• **WHAT IS REQUIRED**
Please give back, word for word, only the lines starting at the one containing "M 396,916 L" and ending at the one containing "M 130,1080 L" within the material below.
RECORDS SUPPLIED START
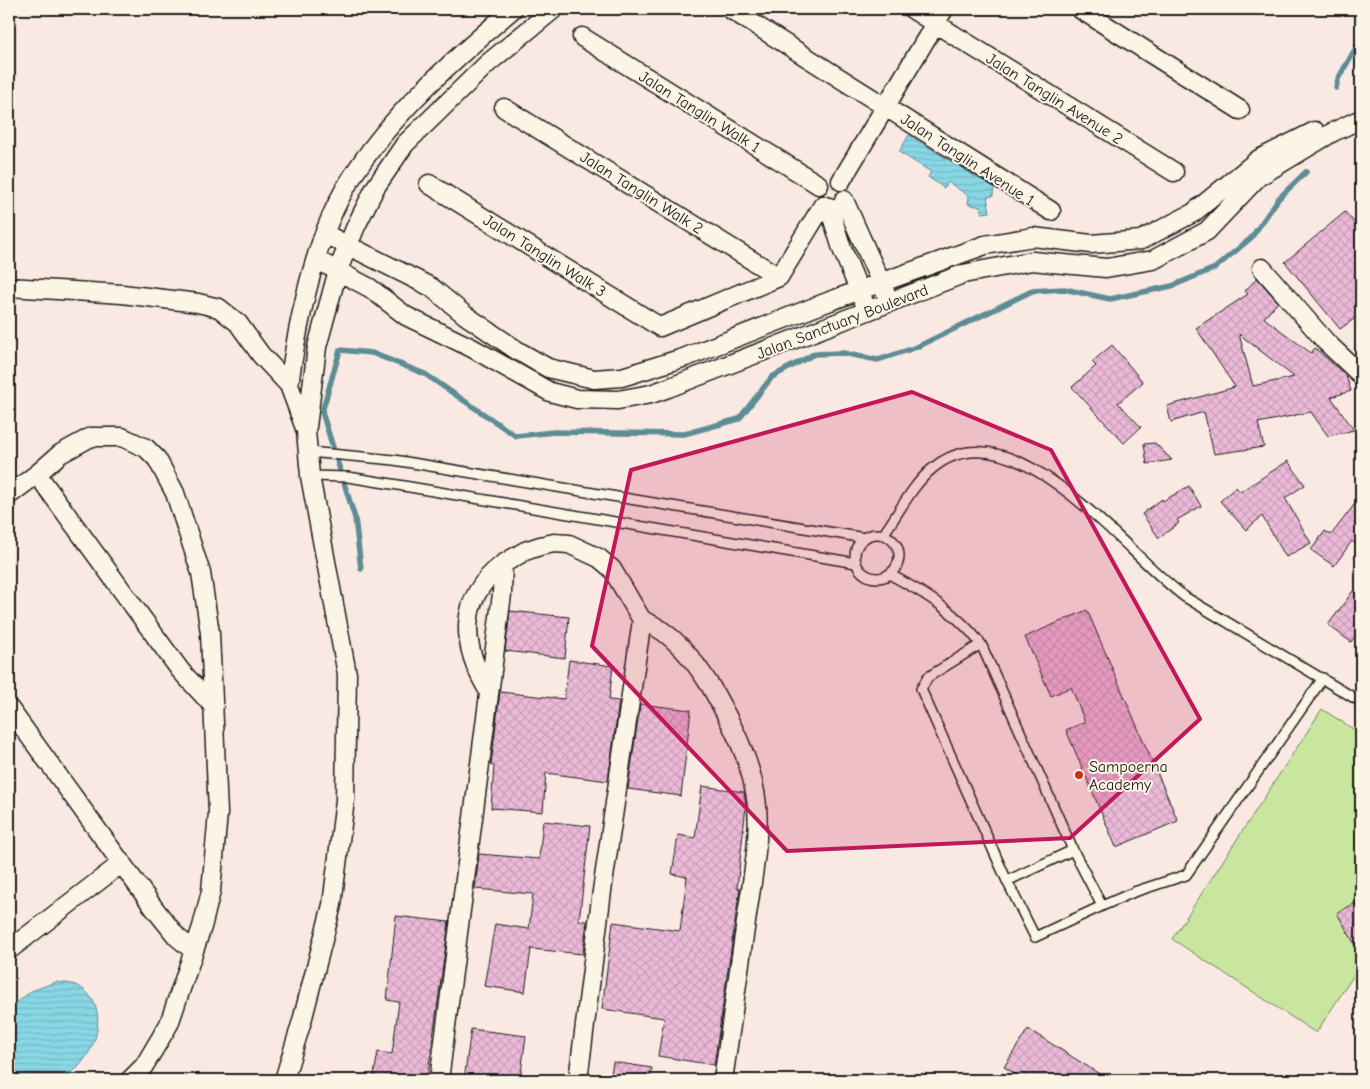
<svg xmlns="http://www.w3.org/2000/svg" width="1370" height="1089" viewBox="0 0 1370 1089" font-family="'Comic Neue',sans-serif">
<defs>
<pattern id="water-rules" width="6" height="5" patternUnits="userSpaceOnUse" patternTransform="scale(1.25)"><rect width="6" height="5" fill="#88d7e5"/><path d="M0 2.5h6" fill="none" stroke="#75b8c4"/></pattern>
<pattern id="building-cross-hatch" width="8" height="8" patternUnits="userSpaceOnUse" patternTransform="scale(1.25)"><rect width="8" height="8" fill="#ecbad8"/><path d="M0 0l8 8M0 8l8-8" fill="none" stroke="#ca9fb9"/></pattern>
</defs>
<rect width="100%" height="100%" fill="#f9e9e2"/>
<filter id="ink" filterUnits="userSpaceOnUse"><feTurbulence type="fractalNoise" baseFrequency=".02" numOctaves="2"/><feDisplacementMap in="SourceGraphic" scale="10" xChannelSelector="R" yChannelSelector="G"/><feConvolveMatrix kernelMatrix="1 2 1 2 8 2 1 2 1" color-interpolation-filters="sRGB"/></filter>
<g filter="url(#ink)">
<path fill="#c9e69e" stroke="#72815d" d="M 1322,709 L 1361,734 L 1361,964 L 1316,1033 L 1172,939 Z"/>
<path fill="url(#water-rules)" stroke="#5d8c95" d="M 909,135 L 979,179 L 994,185 L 993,196 L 987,197 L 990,212 L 982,213 L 981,207 L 968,204 L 969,196 L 948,182 L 944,188 L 928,177 L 931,172 L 899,152 Z
M 56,982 C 63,983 72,983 78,986 C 106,1001 101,1039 83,1061 C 78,1068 71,1074 64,1080 L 9,1080 L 9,1009 L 31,991 Z"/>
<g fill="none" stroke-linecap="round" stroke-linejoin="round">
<path stroke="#5d8c95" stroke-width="5.5" d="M 1336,88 L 1338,79 L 1361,39
M 361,569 L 355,518 L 322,412 L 340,350 L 372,353 L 425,374 L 516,436 L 554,432 L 684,434 L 739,419 L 772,377 L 814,354 L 843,353 L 878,360 L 917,347 L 1032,291 L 1064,289 L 1110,299 L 1172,286 L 1215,268 L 1251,238 L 1279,198 L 1306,172"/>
</g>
<path fill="url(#building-cross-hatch)" stroke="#1c1c1c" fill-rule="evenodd" d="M 1345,212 L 1361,230 L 1361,314 L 1340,329 L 1285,262 Z
M 1257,278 L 1278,302 L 1264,318 L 1311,353 L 1315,348 L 1346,376 L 1351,391 L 1331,397 L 1354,430 L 1328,436 L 1311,412 L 1258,423 L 1264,447 L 1214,454 L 1204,412 L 1171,422 L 1167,406 L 1235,387 L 1196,328 L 1248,294 L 1245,291 ZM 1239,334 L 1294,377 L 1253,386 Z
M 1112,345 L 1143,382 L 1118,403 L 1141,427 L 1124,443 L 1072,387 L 1096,366 L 1092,362 Z
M 1155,443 L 1172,460 L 1147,464 L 1144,444 Z
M 1288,461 L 1305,485 L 1285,498 L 1311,543 L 1286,557 L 1262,516 L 1246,530 L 1220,501 L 1236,487 L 1240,492 Z
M 1189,486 L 1201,506 L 1177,520 L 1179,523 L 1159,538 L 1142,514 L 1162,499 L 1163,501 Z
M 1361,496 L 1361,548 L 1352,541 L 1334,566 L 1311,550 L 1325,531 L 1331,535 Z
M 1353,591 L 1361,598 L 1361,629 L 1351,642 L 1328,625 Z
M 1087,610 L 1178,821 L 1116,847 L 1066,730 L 1085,722 L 1071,687 L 1051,696 L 1025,637 Z
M 510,611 L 569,617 L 565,658 L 505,651 Z
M 569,660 L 613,666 L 609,700 L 619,701 L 608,781 L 546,773 L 543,812 L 491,808 L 494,766 L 491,765 L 500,692 L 564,699 Z
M 640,704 L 691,710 L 681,796 L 628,789 Z
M 702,786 L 744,792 L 746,806 L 737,888 L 740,888 L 714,1065 L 658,1056 L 664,1018 L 602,1009 L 613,922 L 680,931 L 687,877 L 672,874 L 678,835 L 695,838 Z
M 543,821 L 590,826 L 579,921 L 587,921 L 583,954 L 531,949 L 525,992 L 484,986 L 495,924 L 529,929 L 533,894 L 475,889 L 479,854 L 539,859 Z
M 1361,900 L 1361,955 L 1337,913 Z
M 396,916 L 449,922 L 427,1080 L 373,1080 L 378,1052 L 392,1054 L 399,1002 L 387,1000 Z
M 471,1029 L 526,1036 L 520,1080 L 464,1080 Z
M 1028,1029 L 1109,1080 L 1025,1080 L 1004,1067 Z
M 613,1062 L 652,1068 L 650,1080 L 610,1080 Z"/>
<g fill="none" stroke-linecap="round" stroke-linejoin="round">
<defs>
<path id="service" d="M 309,452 L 394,460 L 865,538
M 310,476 L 348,477 L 392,484 L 856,563
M855 556a22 22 0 1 1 44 0a22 22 0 1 1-44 0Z
M 883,535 C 899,513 912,485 933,468 C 1013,401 1127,556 1185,597 L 1361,702
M 889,574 C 925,593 956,612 981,644 L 1073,850 L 1102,906 L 1035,937 L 1007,881 L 921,689 L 928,677 L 981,644
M 1007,881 L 1073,850
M 1102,906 L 1134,892 L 1186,875 L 1323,678"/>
<path id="minor" d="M 730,9 L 1051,211
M 912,9 L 1174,172
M 1080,9 L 1240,110
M 582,37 L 819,185
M 504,108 L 779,277
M 841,181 L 944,9
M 429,184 L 660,327 L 779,277 L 823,205
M 844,200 L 886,294
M 829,207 L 842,249 L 864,302
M 325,234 L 431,287 L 465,315 L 518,351 L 548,368 L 594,379 L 622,377 L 686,357 L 830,301 L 985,245 L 1033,237 L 1091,244 L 1141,240 L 1193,213 L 1259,159 L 1315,131
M 317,260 L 370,288 L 406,316 L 472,348 L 550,392 L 577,399 L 618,400 L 651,394 L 668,388 L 963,274 L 1032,261 L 1106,268 L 1153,260 L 1207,231 L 1258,177 L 1333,132 L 1361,119
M 1262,268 L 1326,342 L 1361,375
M 9,287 L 122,294 L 198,303 L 219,308 L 238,323 L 261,355 L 289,385 L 306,431 L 310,476 L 347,674 L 345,800 L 332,905 L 302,1021 L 284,1080
M 289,385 C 298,321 315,237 349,182 C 389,116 455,58 513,9
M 307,427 L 317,347 L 338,270 L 356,226 L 375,188 L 405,144 L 487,64 L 554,9
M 9,495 L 37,474
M 642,620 C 673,632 694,660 711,687 C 732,724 753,763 757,806 C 760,842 752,880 747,915 C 739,970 731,1025 723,1080
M 488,690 C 461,645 457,599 503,564
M 9,708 L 154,908 L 177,937 L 194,951
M 9,950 L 122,863
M 130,1080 L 144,1066 L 169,1024 L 202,927 L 211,891 L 218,813 L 210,633 L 201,573 L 175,493 L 157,459 L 146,448 L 122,437 L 91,437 L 60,454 L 37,474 L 180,670 L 214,707
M 439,1080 L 502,594 L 503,564 L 525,551 L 540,546 L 554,543 L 569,544 L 599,558 L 612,569 L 642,620 L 602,891 L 578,1080"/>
</defs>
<use href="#service" stroke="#1c1c1c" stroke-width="12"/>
<use href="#minor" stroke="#1c1c1c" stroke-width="21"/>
<use href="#service" stroke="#fcf5e5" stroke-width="9"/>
<use href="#minor" stroke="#fcf5e5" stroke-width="18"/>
</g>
</g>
<path fill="#c2185b" fill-opacity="0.2" stroke="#c2185b" stroke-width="4" stroke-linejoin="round" d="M 912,392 L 1051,450 L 1200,719 L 1070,838 L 787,851 L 592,646 L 631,470 Z"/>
<circle fill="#c8321e" stroke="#fcf5e5" stroke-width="2" cx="1079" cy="775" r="5"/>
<g text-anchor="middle" stroke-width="4" stroke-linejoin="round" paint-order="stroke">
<g font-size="16" fill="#1c1c1c" stroke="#fcf5e5">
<text transform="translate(1055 98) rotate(32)" y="6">Jalan Tanglin Avenue 2</text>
<text transform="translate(700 111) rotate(32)" y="6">Jalan Tanglin Walk 1</text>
<text transform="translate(968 159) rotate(33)" y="6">Jalan Tanglin Avenue 1</text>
<text transform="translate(642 192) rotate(32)" y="6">Jalan Tanglin Walk 2</text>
<text transform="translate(545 255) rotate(32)" y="6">Jalan Tanglin Walk 3</text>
<text transform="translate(842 321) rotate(-21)" y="6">Jalan Sanctuary Boulevard</text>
</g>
<g font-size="16" fill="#1c1c1c" stroke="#fcf5e5" text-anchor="start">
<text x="1089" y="772">Sampoerna<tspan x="1089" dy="18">Academy</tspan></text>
</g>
</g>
<rect width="1370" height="1089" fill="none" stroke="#fcf5e5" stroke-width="30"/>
<rect x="15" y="15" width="1340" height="1059" fill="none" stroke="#1c1c1c" stroke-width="2" filter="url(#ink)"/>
</svg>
RECORDS SUPPLIED END
• **THE ANSWER**
M 396,916 L 449,922 L 427,1080 L 373,1080 L 378,1052 L 392,1054 L 399,1002 L 387,1000 Z
M 471,1029 L 526,1036 L 520,1080 L 464,1080 Z
M 1028,1029 L 1109,1080 L 1025,1080 L 1004,1067 Z
M 613,1062 L 652,1068 L 650,1080 L 610,1080 Z"/>
<g fill="none" stroke-linecap="round" stroke-linejoin="round">
<defs>
<path id="service" d="M 309,452 L 394,460 L 865,538
M 310,476 L 348,477 L 392,484 L 856,563
M855 556a22 22 0 1 1 44 0a22 22 0 1 1-44 0Z
M 883,535 C 899,513 912,485 933,468 C 1013,401 1127,556 1185,597 L 1361,702
M 889,574 C 925,593 956,612 981,644 L 1073,850 L 1102,906 L 1035,937 L 1007,881 L 921,689 L 928,677 L 981,644
M 1007,881 L 1073,850
M 1102,906 L 1134,892 L 1186,875 L 1323,678"/>
<path id="minor" d="M 730,9 L 1051,211
M 912,9 L 1174,172
M 1080,9 L 1240,110
M 582,37 L 819,185
M 504,108 L 779,277
M 841,181 L 944,9
M 429,184 L 660,327 L 779,277 L 823,205
M 844,200 L 886,294
M 829,207 L 842,249 L 864,302
M 325,234 L 431,287 L 465,315 L 518,351 L 548,368 L 594,379 L 622,377 L 686,357 L 830,301 L 985,245 L 1033,237 L 1091,244 L 1141,240 L 1193,213 L 1259,159 L 1315,131
M 317,260 L 370,288 L 406,316 L 472,348 L 550,392 L 577,399 L 618,400 L 651,394 L 668,388 L 963,274 L 1032,261 L 1106,268 L 1153,260 L 1207,231 L 1258,177 L 1333,132 L 1361,119
M 1262,268 L 1326,342 L 1361,375
M 9,287 L 122,294 L 198,303 L 219,308 L 238,323 L 261,355 L 289,385 L 306,431 L 310,476 L 347,674 L 345,800 L 332,905 L 302,1021 L 284,1080
M 289,385 C 298,321 315,237 349,182 C 389,116 455,58 513,9
M 307,427 L 317,347 L 338,270 L 356,226 L 375,188 L 405,144 L 487,64 L 554,9
M 9,495 L 37,474
M 642,620 C 673,632 694,660 711,687 C 732,724 753,763 757,806 C 760,842 752,880 747,915 C 739,970 731,1025 723,1080
M 488,690 C 461,645 457,599 503,564
M 9,708 L 154,908 L 177,937 L 194,951
M 9,950 L 122,863
M 130,1080 L 144,1066 L 169,1024 L 202,927 L 211,891 L 218,813 L 210,633 L 201,573 L 175,493 L 157,459 L 146,448 L 122,437 L 91,437 L 60,454 L 37,474 L 180,670 L 214,707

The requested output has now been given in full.